A very good way to tune a 6-string guitar by ear is by using harmonics. The physics of guitar harmonics is much too complicated for the scope of this article, but here is a quick explanation as to what harmonics are. When you pluck a guitar string you create a variety of vibrations and frequencies that our ear translate into a specific note. This is called the ‘fundamental’ note. Harmonics are created when you, in essence, break the sound wave in halves or quarters, creating a new tone. Harmonics are created by lightly placing your finger at a specific fret then plucking the string, creating a ringing sound. It takes a little practice to hit the sweet spot and get a nice sustained ringing, but it helps to place your finger directly over the fret and quickly remove your finger when you pluck the string.   
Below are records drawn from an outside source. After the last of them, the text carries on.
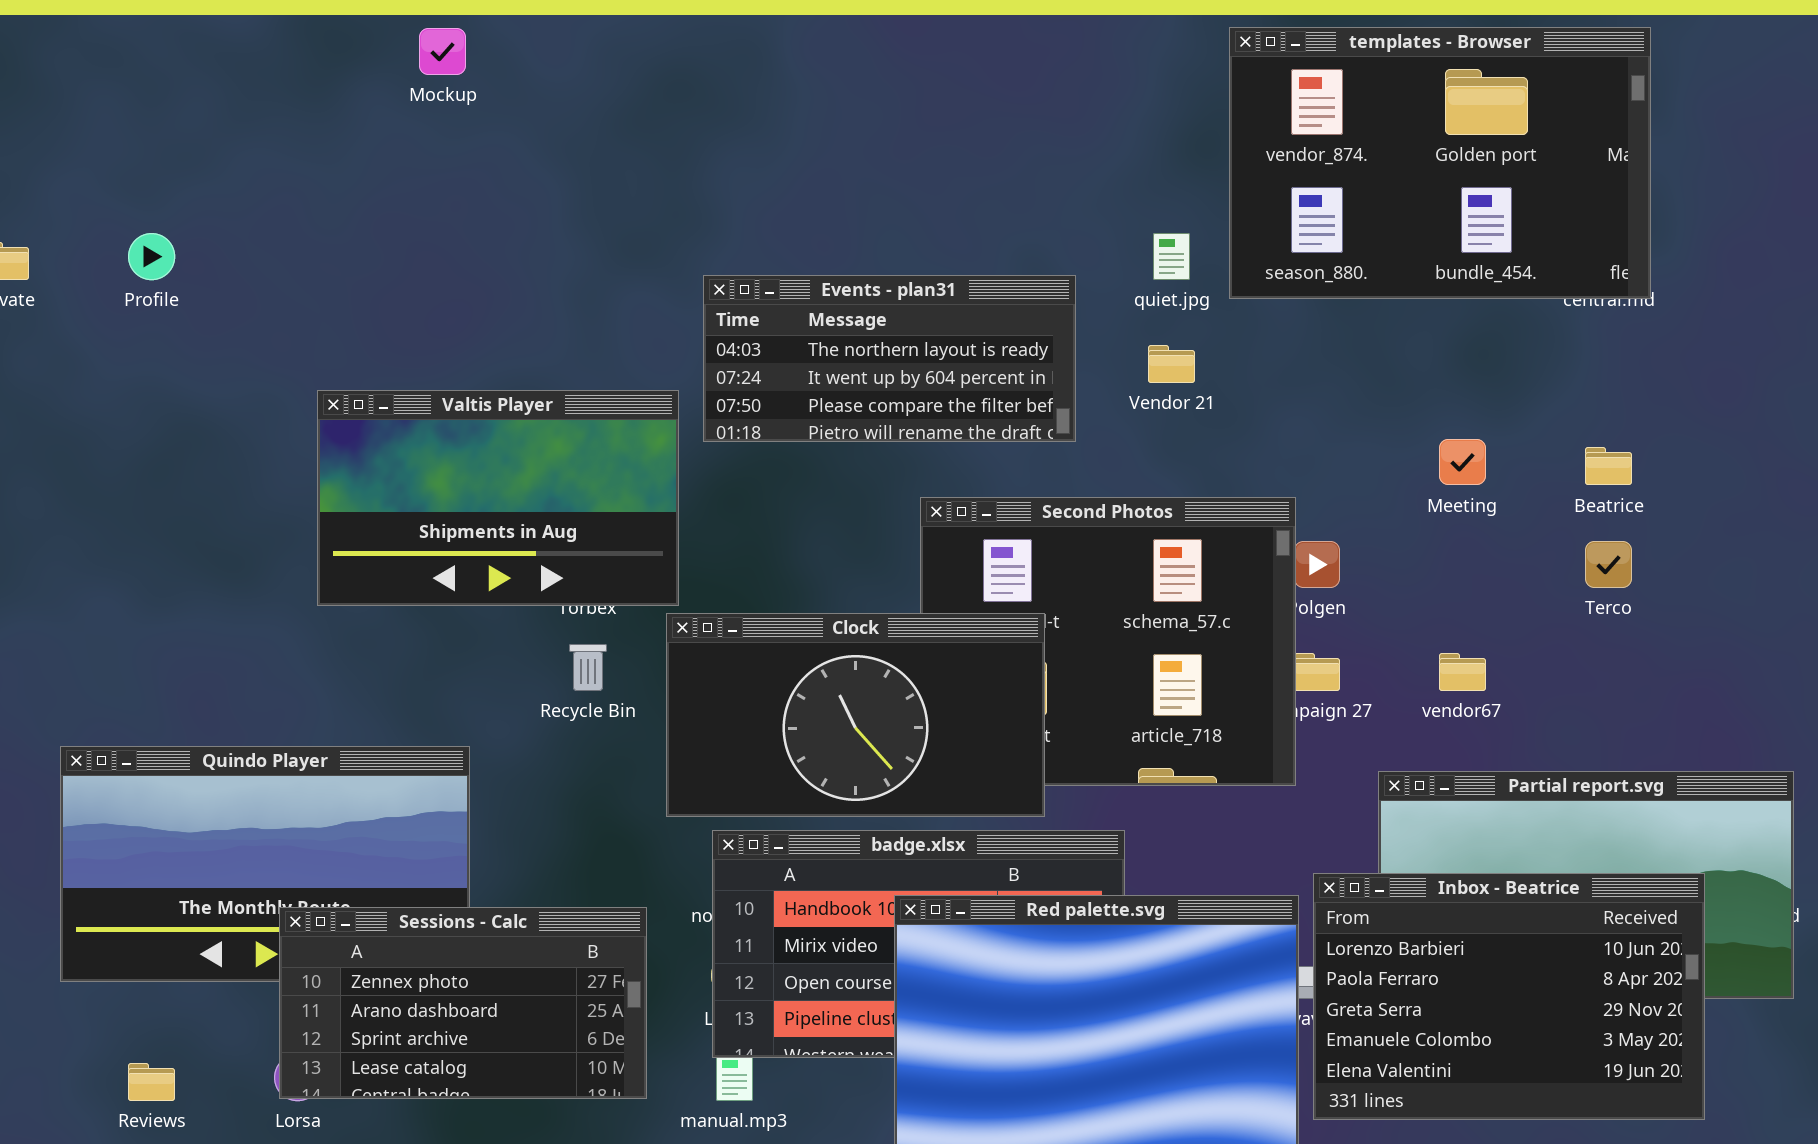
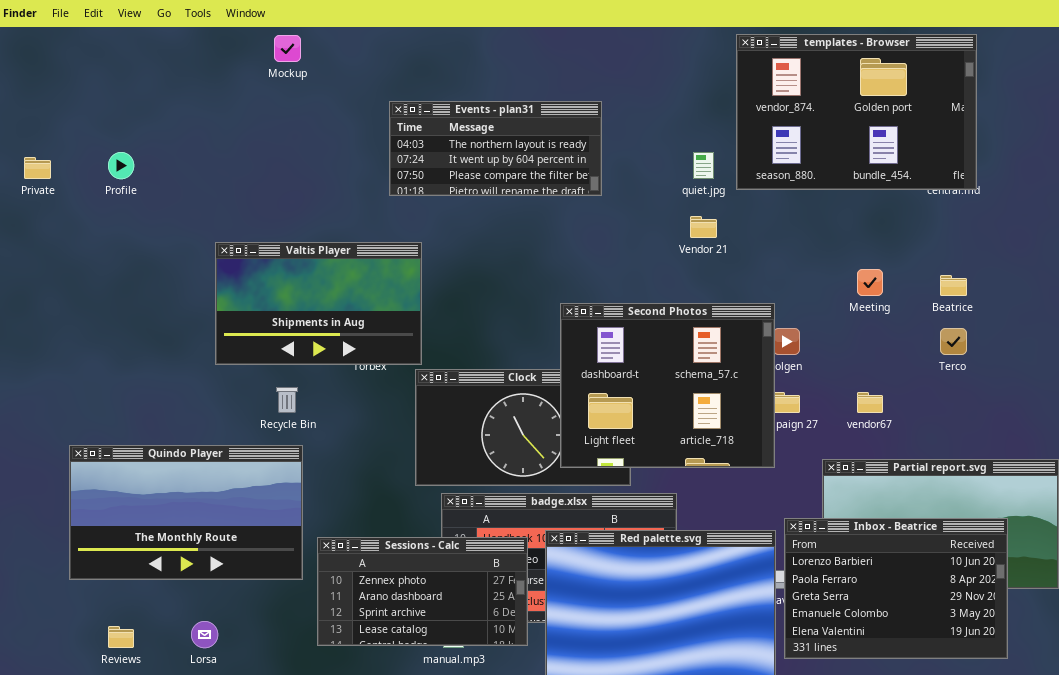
Events - plan31: [703,275,1076,442] -> [389,101,602,196], moved
Second Photos: [920,497,1296,786] -> [560,303,775,468], raised
Recycle Bin: [569,644,607,691] -> [276,387,298,413], moved
Sessions - Calc: [279,907,647,1099] -> [317,537,528,646], moved

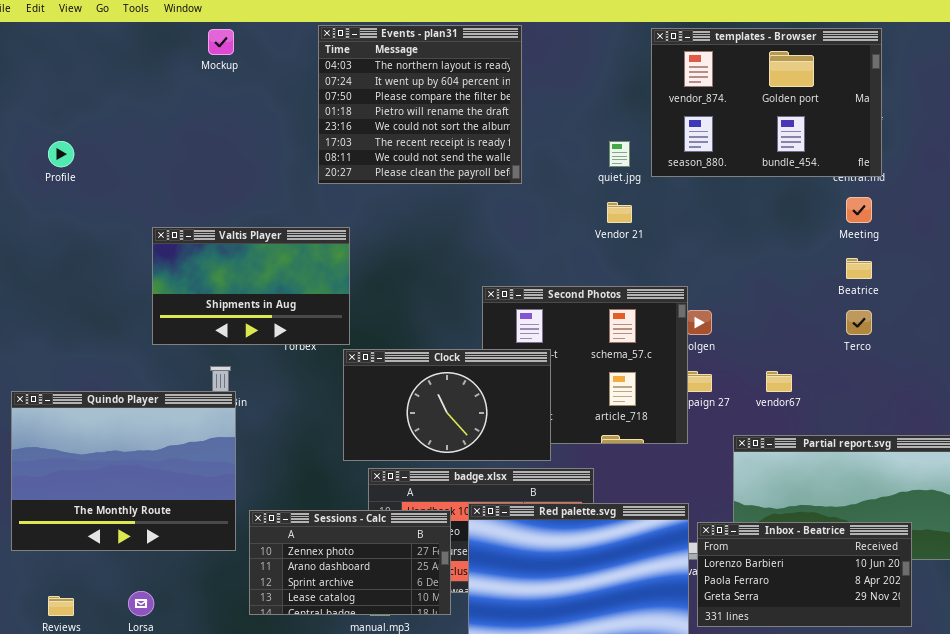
Events - plan31: [389,101,602,196] -> [318,25,522,184], resized
Meeting: [857,269,883,296] -> [846,197,872,223], moved
Clock: [415,369,631,486] -> [343,349,551,461], raised
Quindo Player: [69,445,303,580] -> [11,391,236,551], resized
Inbox - Beatrice: [784,518,1008,659] -> [697,522,912,627], resized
Using harmonics to tune your guitar allows you to better hear the difference between two oscillating sound waves and recognize when you get them exactly matched. This is a great technique to use when tuning by ear. Two different tones will produce and audible “wah-wah” sound. The shorter the interval between the “wah’s” the farther out of tune your strings are. Turn the tuning key slowly while listening to the wah-wahs. If the wave gets slower, your going the right way. Turn the key until you can no longer hear the oscillation. When you pluck the two strings together and don’t hear the wave, your strings are perfectly tuned to each other.

To use harmonics for tuning your guitar by ear, you will use the 5th and 7th frets to create the harmonics. Start with the low E string. You will tune all the other strings based on this string. Guitar strings are tuned to the notes E-A-D-G-B-E.

In this diagram each color represents a note. 

Blue = High ETuning diagram
Violet = B
Yellow = D
Green = A
Red = Low E

Pluck the two strings nearly at the same time so it is easier to compare the two tones.

To create the note for the 5th string, the A string, create the harmonic note by lightly placing your finger on the 6th string, at the 5th fret, and pluck to create the harmonic A note. To the same on the next string, pluck the 5th string at the 7th fret to create the same harmonic A note. You will want these two tones to be equal. Use the technique with the oscillating tones or “wah-wah” sound and turn your tuning key until your 5th string matches the 6th string.

Repeat this sequence for the rest of the strings with the exception of the 3rd string. This string will have to be plucked in the normal fashion because of the fact that it must be played on the 4th fret. A clear harmonic tone is more difficult to accomplish on this fret and you must use a different technique, so it’s easier to just use the normal tone. 

Playing harmonics takes a little practice but once mastered it is an excellent method to use when tuning your guitar by ear.